Excerpted text
--- start ---

Yet, there is another analogy related to pitching that tennis players can use to improve their serve delivery: the pre-delivery ritual and distinctive pause that tennis players of all abilities can incorporate to improve their serve percentage and consistency.
Baseball pitchers go through a pre-pitch routine, a set of rituals that are almost always the same and have a distinct purpose or pattern. A similar set of rituals can be seen by professional golfers, bowlers, and yes, professional tennis players.
Click photo: There is another analogy related to pitching that tennis players can use to improve their serve delivery: the pre-delivery ritual.
After any set of these rituals, professionals almost always address their opponent, (be it the pins in bowling, the ball in golf, or the court/opponent in tennis), and pause for a definite and formal moment. This pattern was first researched by Dr. Jim Leohr in a program he called the “Sixteen Second Formula.” Dr. Leohr researched the “between point” time spent by champions and top players.
While all these players had personal and individual routines or rituals, they all had commonalities that could be identified. On the other hand, after observing various levels of players who were not as skilled or who seemed to lose often, he noticed they often lacked many of these commonalities seen among those more successful.
Getting back to our baseball pitcher analogy; imagine a pitcher on the mound with a runner on first base. The rituals could include walking around the mound, rubbing the baseball between the palms, picking up the rosin bag, adjusting his cap, or any number of other idiosyncrasies. After these rituals, the pitcher then addresses the batter while standing on the mound, gets his sign from his catcher, and gets into a “Set” position where he will check the runner, pause, and then go into his motion.
As a tennis instructor for many years, one of the things I see that intermediate tennis players often fail at is creating a similar pattern before serving. Most all skilled tennis players emulate a pattern of rituals like our pitching scenario, all leading up to the moment they pause at the baseline in a “Set” position. Many recreational and club players simply walk up to the baseline, call the score out, look at their opponents for a moment then serve.

--- end ---

Rewrite the paragraph beginning "Getting back to our baseball pitcher analogy" from the tennis serve text above as a short bulleted list that keeps its main facts.

Raw data

--- start ---

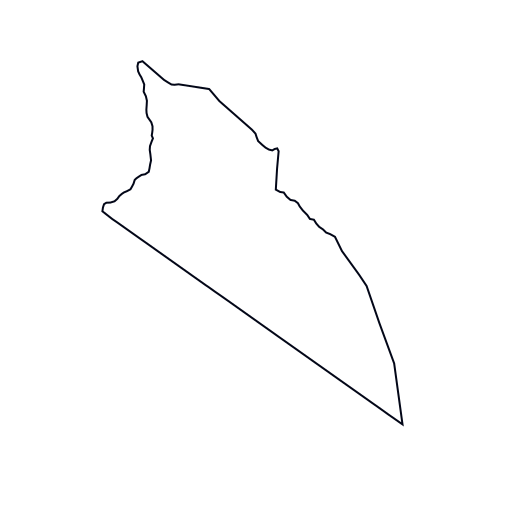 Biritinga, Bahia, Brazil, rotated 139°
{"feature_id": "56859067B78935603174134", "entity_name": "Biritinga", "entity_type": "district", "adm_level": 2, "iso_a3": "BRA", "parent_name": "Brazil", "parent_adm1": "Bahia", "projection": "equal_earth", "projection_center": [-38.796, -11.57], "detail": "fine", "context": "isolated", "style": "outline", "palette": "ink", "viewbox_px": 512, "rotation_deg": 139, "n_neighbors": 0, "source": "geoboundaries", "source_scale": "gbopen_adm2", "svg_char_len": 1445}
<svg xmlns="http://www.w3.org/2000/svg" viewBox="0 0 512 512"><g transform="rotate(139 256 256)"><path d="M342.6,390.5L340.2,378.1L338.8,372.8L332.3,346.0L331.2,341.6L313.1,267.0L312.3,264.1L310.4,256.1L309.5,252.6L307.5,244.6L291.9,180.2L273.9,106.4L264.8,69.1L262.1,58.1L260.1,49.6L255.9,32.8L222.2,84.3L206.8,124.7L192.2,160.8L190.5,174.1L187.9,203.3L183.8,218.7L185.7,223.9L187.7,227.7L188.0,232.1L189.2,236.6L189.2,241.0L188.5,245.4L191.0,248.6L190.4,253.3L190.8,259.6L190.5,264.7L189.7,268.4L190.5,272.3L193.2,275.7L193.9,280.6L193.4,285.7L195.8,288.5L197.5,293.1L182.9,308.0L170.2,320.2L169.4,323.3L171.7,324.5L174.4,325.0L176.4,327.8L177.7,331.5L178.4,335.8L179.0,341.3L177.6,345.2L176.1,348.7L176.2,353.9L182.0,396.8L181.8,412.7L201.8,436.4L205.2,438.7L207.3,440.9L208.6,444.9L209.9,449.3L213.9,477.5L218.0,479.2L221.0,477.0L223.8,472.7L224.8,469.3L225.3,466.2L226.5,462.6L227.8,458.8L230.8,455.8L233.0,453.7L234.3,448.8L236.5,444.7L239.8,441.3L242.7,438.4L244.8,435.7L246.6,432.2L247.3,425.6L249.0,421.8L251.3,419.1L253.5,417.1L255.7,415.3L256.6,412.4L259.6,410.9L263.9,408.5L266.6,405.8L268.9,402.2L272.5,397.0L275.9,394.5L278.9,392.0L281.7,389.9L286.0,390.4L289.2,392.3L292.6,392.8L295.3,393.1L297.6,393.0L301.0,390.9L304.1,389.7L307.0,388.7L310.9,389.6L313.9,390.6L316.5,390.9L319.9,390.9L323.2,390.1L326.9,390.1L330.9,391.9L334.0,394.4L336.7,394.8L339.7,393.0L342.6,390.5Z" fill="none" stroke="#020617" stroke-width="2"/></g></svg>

--- end ---

Written answer
- Scenario: a pitcher stands on the mound with a runner on first base.
- His rituals may include walking around the mound, rubbing the baseball between his palms, picking up the rosin bag, adjusting his cap, or other idiosyncrasies.
- After these rituals, he addresses the batter from the mound and gets his sign from the catcher.
- He then gets into a "Set" position, checks the runner, pauses, and goes into his motion.